ABOUT 100 vehicles were gutted by a massive fire at an EV parking facility in Delhi’s Jamia Nagar area earlier this week in the latest headache for India’s booming electric vehicle industry.
Destroyed in the blaze were at least 30 brand new e-rickshaws, 50 older models, 10 cars, two scooters and a motorcycle.
The Delhi Fire Department, which needed 11 fire tenders to help bring the fire under control, said the cause was likely to have been an electrical short circuit.
It was the biggest EV-related fire to have been reported in the country.
The national government has been cracking down on electric vehicle manufacturers whose scooters have been catching fire and ordered the Defence Research & Development Organisation (DRDO) to investigate incidents.
Reports of electric scooters have become commonplace in India, which has by far the world’s biggest scooter and motorcycle market.
The DRDO had already blamed bad battery design and serious defects in batteries and EV modules for the spate of fires and ordered manufacturers Ola, Okinawa and Pure EV to give their version before it takes action.
At least four videos of e-scooters in flames have gone viral in the past few days, raising concerns about the safety of green two-wheelers.
In one case, two people were killed.
Industry executives say the incidents could cut the growth rate and supply of EVs in the short term.
Sales of electric two-wheelers in India increased 132 per cent in 2021, the Society of Manufacturers of Electric Vehicles (SMEV) said in a new report.
A total of 233,971 electric two-wheelers were sold in 2021, reflecting a 123 per cent increase on 2020 — and the figure is expected to reach 350,000 this year.
The nation sells about 20 million motorcycles a year. Most are regular petrol-powered machines, but the electrics are a growing market — and a growing pain for authorities.
Industry experts say there is no one single reason for the cause of fires in EVs.
Lithium-ion batteries, which are powering everything from EVs to smartphones can catch fire if they are improperly manufactured or damaged.
They can also catch fire if the software that operates the battery is not designed correctly.
Speculation is that most of the recent incidents happened because of ‘thermal runaway’ phenomena, where a chain reaction occurs when internal temperature and pressure, due to overheating, rises at a much faster pace than can be dissipated by the battery.
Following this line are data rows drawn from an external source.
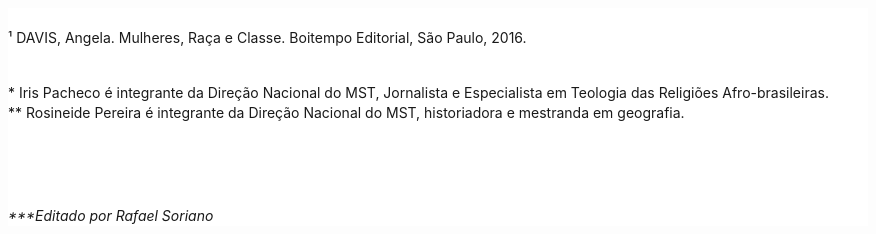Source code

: <p><br />
&sup1; DAVIS, Angela. Mulheres, Ra&ccedil;a e Classe. Boitempo Editorial, S&atilde;o Paulo, 2016.</p>

<p><br />
* Iris Pacheco &eacute; integrante da Dire&ccedil;&atilde;o Nacional do MST, Jornalista e Especialista em Teologia das Religi&otilde;es Afro-brasileiras.<br />
** Rosineide Pereira &eacute; integrante da Dire&ccedil;&atilde;o Nacional do MST, historiadora e mestranda em geografia.</p>

<p>&nbsp;</p>

<p>&nbsp;</p>

<p><em>***Editado por Rafael Soriano</em></p>
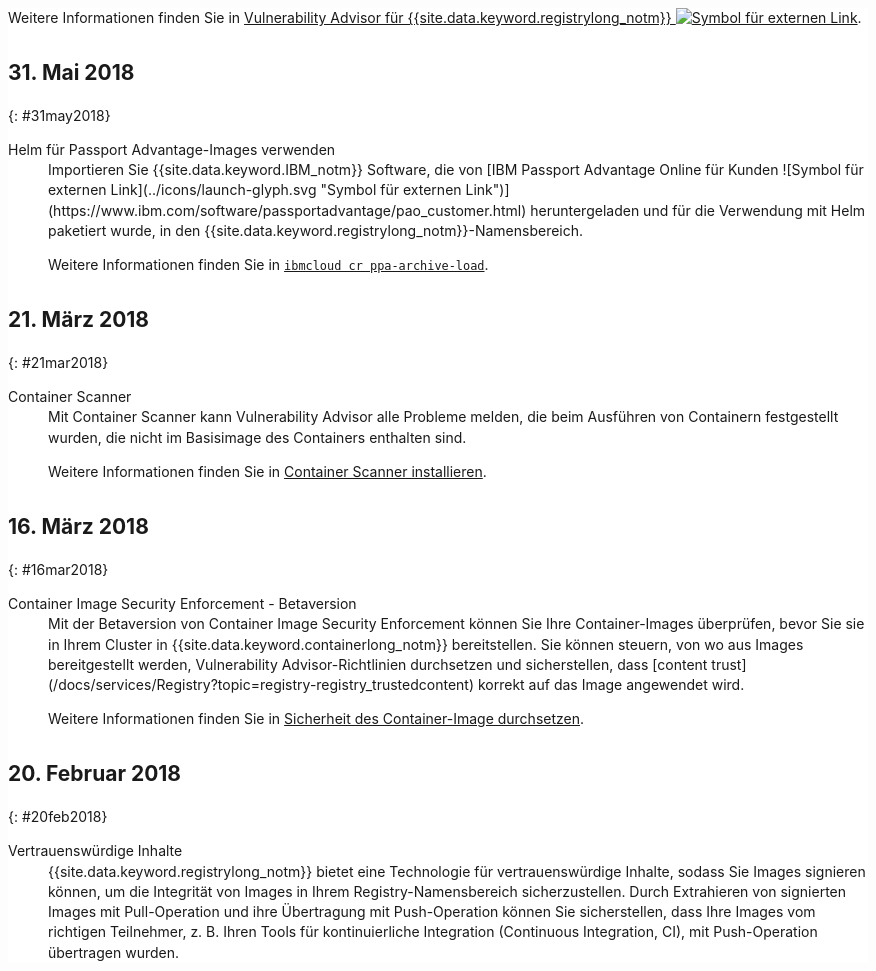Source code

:   Weitere Informationen finden Sie in [Vulnerability Advisor für {{site.data.keyword.registrylong_notm}} ![Symbol für externen Link](../../icons/launch-glyph.svg "Symbol für externen Link")](https://cloud.ibm.com/apidocs/container-registry/va).</dd>
</dl>

## 31. Mai 2018
{: #31may2018}

<dl>
  <dt>Helm für Passport Advantage-Images verwenden</dt>
  <dd>Importieren Sie {{site.data.keyword.IBM_notm}} Software, die von [IBM Passport Advantage Online für Kunden ![Symbol für externen Link](../icons/launch-glyph.svg "Symbol für externen Link")](https://www.ibm.com/software/passportadvantage/pao_customer.html) heruntergeladen und für die Verwendung mit Helm paketiert wurde, in den {{site.data.keyword.registrylong_notm}}-Namensbereich.

  Weitere Informationen finden Sie in [`ibmcloud cr ppa-archive-load`](/docs/services/Registry?topic=container-registry-cli-plugin-containerregcli#bx_cr_ppa_archive_load).</dd>
</dl>

## 21. März 2018
{: #21mar2018}

<dl>
  <dt>Container Scanner</dt>
  <dd>Mit Container Scanner kann Vulnerability Advisor alle Probleme melden, die beim Ausführen von Containern festgestellt wurden, die nicht im Basisimage des Containers enthalten sind.

  Weitere Informationen finden Sie in [Container Scanner installieren](/docs/services/Registry?topic=va-va_index#va_install_container_scanner).</dd>
</dl>

## 16. März 2018
{: #16mar2018}

<dl>
  <dt>Container Image Security Enforcement - Betaversion</dt>
  <dd>Mit der Betaversion von Container Image Security Enforcement können Sie Ihre Container-Images überprüfen, bevor Sie sie in Ihrem Cluster in {{site.data.keyword.containerlong_notm}} bereitstellen. Sie können steuern, von wo aus Images bereitgestellt werden, Vulnerability Advisor-Richtlinien durchsetzen und sicherstellen, dass [content trust](/docs/services/Registry?topic=registry-registry_trustedcontent) korrekt auf das Image angewendet wird.

  Weitere Informationen finden Sie in [Sicherheit des Container-Image durchsetzen](/docs/services/Registry?topic=registry-security_enforce#security_enforce).</dd>
</dl>

## 20. Februar 2018
{: #20feb2018}

<dl>
  <dt>Vertrauenswürdige Inhalte</dt>
  <dd>{{site.data.keyword.registrylong_notm}} bietet eine Technologie für vertrauenswürdige Inhalte, sodass Sie Images signieren können, um die Integrität von Images in Ihrem Registry-Namensbereich sicherzustellen. Durch Extrahieren von signierten Images mit Pull-Operation und ihre Übertragung mit Push-Operation können Sie sicherstellen, dass Ihre Images vom richtigen Teilnehmer, z. B. Ihren Tools für kontinuierliche Integration (Continuous Integration, CI), mit Push-Operation übertragen wurden.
Hero Electric, with 34 per cent market share, is the top seller, followed by Okinawa (22 per cent) and Ather (12 per cent) — but there are many all-new brands out there and some say they’re trying to cash in on the boom without having the expertise to produce machines less likely to implode.
Electric two-wheelers that can to 25km/h require a full drivers licence and that sector last year grew 425 per cent, compared to low-speed counterparts which grew by only 24 per cent.